## Work instructions
From the line that contains "by us, you can contact us" to the end of the records below, copy every line exactly. Both the first and last of these lines count.

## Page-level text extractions
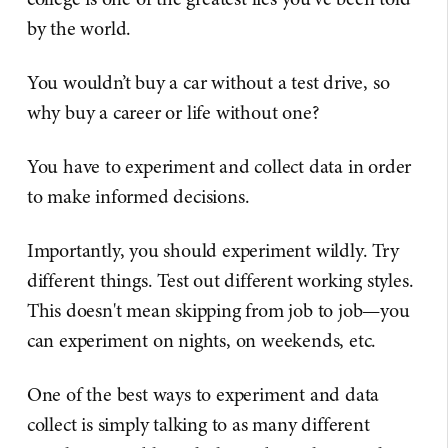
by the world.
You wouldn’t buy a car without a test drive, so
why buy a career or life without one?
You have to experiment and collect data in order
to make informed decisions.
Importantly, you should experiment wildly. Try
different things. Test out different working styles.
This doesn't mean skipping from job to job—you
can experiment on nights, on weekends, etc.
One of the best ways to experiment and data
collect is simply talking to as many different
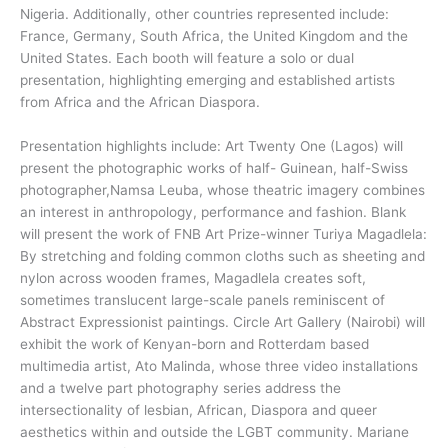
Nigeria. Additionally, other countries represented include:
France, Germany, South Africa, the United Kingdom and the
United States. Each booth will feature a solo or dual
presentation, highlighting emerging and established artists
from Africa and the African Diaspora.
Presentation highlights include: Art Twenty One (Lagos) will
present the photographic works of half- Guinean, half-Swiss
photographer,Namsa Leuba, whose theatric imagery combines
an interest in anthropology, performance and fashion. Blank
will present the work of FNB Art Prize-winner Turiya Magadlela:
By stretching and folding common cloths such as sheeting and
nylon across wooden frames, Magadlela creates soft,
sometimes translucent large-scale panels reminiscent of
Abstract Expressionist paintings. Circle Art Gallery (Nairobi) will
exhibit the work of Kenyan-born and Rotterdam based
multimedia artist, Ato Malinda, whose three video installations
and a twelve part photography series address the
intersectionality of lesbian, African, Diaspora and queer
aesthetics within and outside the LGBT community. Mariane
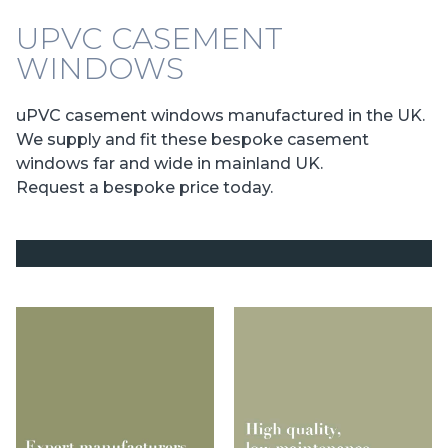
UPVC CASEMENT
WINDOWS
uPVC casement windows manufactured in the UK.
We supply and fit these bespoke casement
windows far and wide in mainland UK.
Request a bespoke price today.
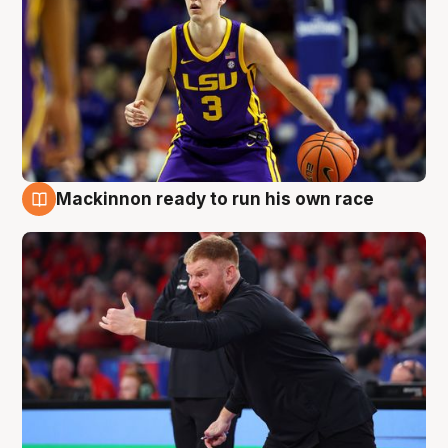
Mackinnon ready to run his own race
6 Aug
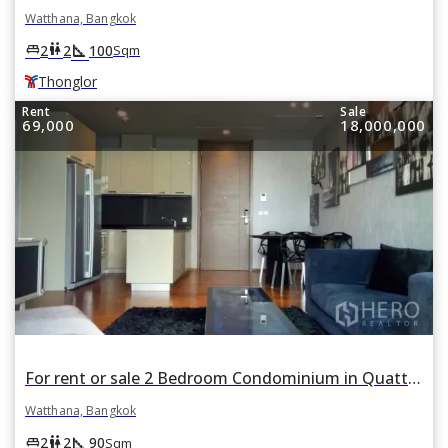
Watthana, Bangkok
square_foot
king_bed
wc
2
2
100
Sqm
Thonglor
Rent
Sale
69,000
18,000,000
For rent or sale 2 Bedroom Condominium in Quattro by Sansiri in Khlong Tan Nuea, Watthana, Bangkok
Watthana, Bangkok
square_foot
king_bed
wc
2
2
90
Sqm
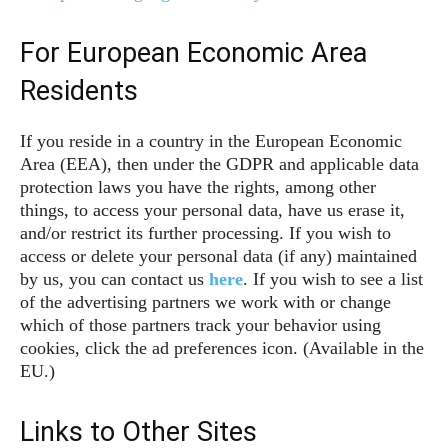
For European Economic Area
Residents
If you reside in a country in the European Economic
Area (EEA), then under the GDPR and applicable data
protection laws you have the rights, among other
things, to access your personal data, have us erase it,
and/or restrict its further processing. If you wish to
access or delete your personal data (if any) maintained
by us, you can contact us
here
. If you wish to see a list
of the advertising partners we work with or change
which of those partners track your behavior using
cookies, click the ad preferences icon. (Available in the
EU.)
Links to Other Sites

## Answer to this exercise
by us, you can contact us
here
. If you wish to see a list
of the advertising partners we work with or change
which of those partners track your behavior using
cookies, click the ad preferences icon. (Available in the
EU.)
Links to Other Sites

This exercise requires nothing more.